*What is expected*
Everything from the line with "106 149 1.13" to the end of the data below, both lines included, should be transcribed exactly; please omit the pictures.
——————————
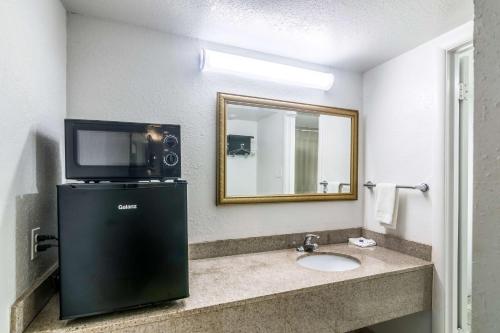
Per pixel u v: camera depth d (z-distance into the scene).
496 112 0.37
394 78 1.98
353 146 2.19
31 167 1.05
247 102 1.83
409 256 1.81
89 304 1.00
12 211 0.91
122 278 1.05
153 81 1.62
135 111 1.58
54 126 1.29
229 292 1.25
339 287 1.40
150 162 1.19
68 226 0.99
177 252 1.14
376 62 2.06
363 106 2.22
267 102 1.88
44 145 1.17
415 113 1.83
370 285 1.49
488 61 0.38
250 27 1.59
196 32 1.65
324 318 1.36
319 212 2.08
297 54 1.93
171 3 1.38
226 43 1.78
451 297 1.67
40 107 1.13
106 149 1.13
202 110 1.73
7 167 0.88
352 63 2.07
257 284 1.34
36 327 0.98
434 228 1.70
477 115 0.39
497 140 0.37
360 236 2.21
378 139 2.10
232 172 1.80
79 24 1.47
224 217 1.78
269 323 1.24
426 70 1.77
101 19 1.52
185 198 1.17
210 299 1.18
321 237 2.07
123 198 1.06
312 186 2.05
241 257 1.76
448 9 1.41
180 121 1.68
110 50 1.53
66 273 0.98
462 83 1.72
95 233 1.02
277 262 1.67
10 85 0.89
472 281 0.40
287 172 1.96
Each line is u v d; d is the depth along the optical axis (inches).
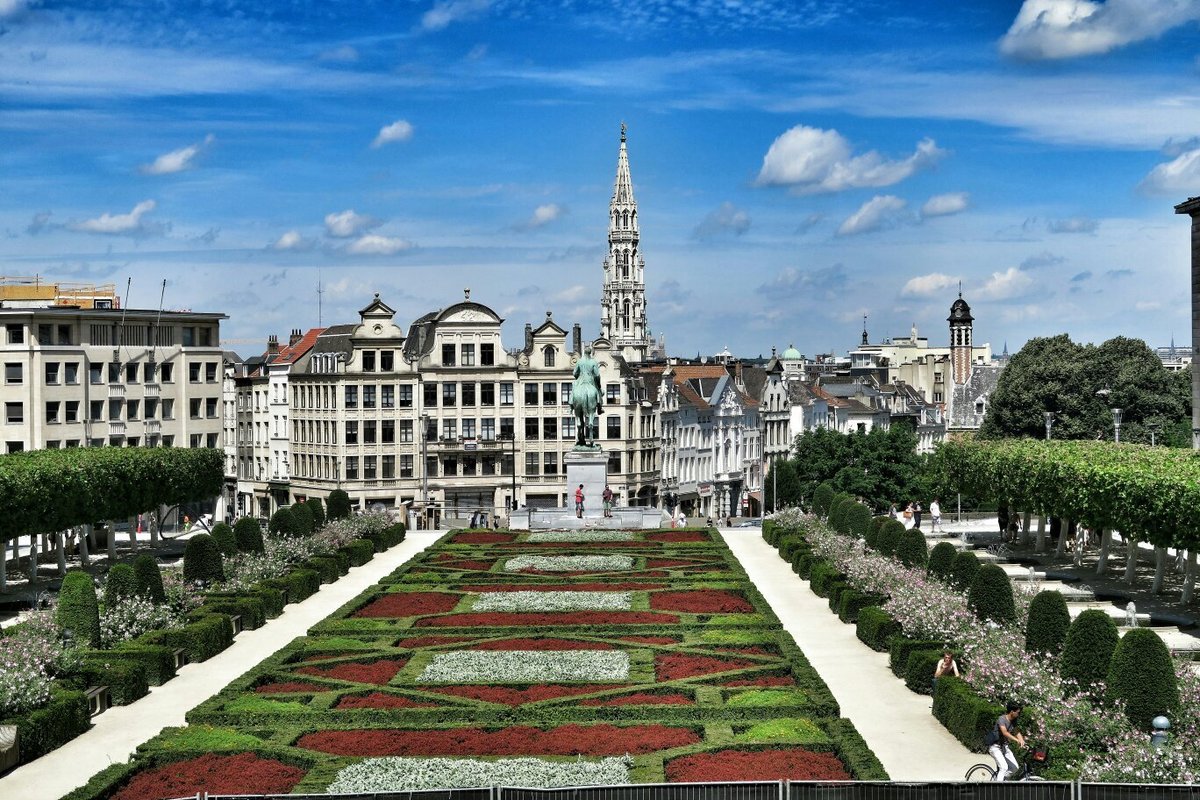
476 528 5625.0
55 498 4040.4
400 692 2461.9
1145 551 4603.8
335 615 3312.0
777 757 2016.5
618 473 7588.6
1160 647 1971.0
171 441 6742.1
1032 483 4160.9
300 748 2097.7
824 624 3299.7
——————————
*Exercise output*
106 149 1.13
202 110 1.73
7 167 0.88
352 63 2.07
257 284 1.34
36 327 0.98
434 228 1.70
477 115 0.39
497 140 0.37
360 236 2.21
378 139 2.10
232 172 1.80
79 24 1.47
224 217 1.78
269 323 1.24
426 70 1.77
101 19 1.52
185 198 1.17
210 299 1.18
321 237 2.07
123 198 1.06
312 186 2.05
241 257 1.76
448 9 1.41
180 121 1.68
110 50 1.53
66 273 0.98
462 83 1.72
95 233 1.02
277 262 1.67
10 85 0.89
472 281 0.40
287 172 1.96
Each line is u v d; d is the depth along the optical axis (inches).
476 528 5625.0
55 498 4040.4
400 692 2461.9
1145 551 4603.8
335 615 3312.0
777 757 2016.5
618 473 7588.6
1160 647 1971.0
171 441 6742.1
1032 483 4160.9
300 748 2097.7
824 624 3299.7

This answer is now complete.